If you start a cohort, you need to unleashed the power of repeat observations.

Basic level: repeat observations for outcomes

Most cohort studies, medical or non-medical ones, are set out to investigate predictors of a certain outcome of interest. For example, a cohort of rheumatic arthritis may be designed to investigate which immune profile may be associated with a higher rate of treatment success. Treatment success or failure in this case would be the outcome of interest. We may have multiple outcomes of interest such as side effect, pain, quality of life, or death.

At the time of recruitment of the cohort (i.e. at baseline), we will generally collect information on the predictor, or whichever factors that we think might be relevant. After recruitment, it would be a follow-up game, during which we gather information to know whether and when these outcomes happen. The total period or the frequency of follow up is largely decided by how often and how long it is required for the outcomes to happen. If the outcome changes frequently, such as numbers of inflamed joints, then a sensible frequency of follow up (such as every 3 months) is needed to capture these changes.

It would be smart to obtain sufficient consent at the beginning of the study as to how often, and in which way, the participants are likely to be followed up. Sometimes participants can agree to share their medical records in the next few years at the very beginning, if the outcome is something that can be captured there.

Repeat observations for exposures

Compared to follow up for outcomes, follow up for exposures (or predictors) is a much more interesting business, but is not that generally appreciated when we apply for funding. The reason that it is interesting is because it leads to more creative questions, and not everyone has the imagination to ask these questions or have the set of minds to comprehend why these questions can be important.

Without a repeat observation for exposures, what we are left is a snapshot of exposure at baseline. If a high expression of interferon-gamma receptors at baseline is associated with a poor outcome of rheumatoid arthritis, what we know is that high expression of interferon-gamma receptors at baseline is a predictor of poor outcome over the period of time. It can be interpreted pretty much care-free if you are a statistician. Nothing more. Nothing less.

With repeat observations, we are asking questions about details that can reveal more truth behind the biology. We would like to know how stable the expression of interferon-gamma receptors is over time, because if it is fairly volatile, a one-off measure of the expression at the baseline is not representative of the level of the period, and we would want to know whether those who remain high expression over time tend to have even poorer outcome. We would probably also like to know whether the change of expressions reflect treatment over time, and whether the risk of poor outcome can be reversed when the expression was lowered.

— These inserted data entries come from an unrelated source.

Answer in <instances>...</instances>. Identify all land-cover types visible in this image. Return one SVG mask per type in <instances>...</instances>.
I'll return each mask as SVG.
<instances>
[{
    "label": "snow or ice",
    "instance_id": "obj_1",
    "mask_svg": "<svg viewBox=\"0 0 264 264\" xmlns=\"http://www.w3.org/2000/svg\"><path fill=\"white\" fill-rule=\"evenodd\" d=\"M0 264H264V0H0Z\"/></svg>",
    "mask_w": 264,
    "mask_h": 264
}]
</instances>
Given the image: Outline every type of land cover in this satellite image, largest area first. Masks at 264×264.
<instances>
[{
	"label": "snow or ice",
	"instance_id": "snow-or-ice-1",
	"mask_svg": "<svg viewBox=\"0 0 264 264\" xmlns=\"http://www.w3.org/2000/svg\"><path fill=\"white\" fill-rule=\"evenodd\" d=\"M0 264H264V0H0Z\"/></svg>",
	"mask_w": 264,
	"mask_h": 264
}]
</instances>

Short-term or long-term questions on repeat observations for exposure

If these all sounds very complex but you do wish to explore the power of repeat observations, let me oversimplify by emphasising there are two types of questions here that one should not be getting confused with.

The first question is a short-term association, in which we ask whether a recent exposure or a recent characteristic (such as obesity) can be a predictor of the outcome. In this case, the repeat observations are useful because we can have the most up-to-date information so that we can actually investigate the question about this short-term association.

The second question can also be benefited from updating of exposure information from time to time, but instead we ask a question about a long-term association. We ask whether an exposure or a characteristic can predict the outcome in a longer-term, for example whether obesity can predict heart attack in 10 years. In this case, the repeat observations are useful because we can explore whether the obesity characteristic is stable over time in this population, but we do not use the most recent information to do the prediction. We can use the baseline information, or sometimes there are statistical methods to be used to investigate the long-term association with a ‘usual’ body size.

It is quite common that a reviewer of your research article just randomly throw you a question asking why you should or should not use updated information in your analysis. Remember to stand your ground and not to be easily swayed.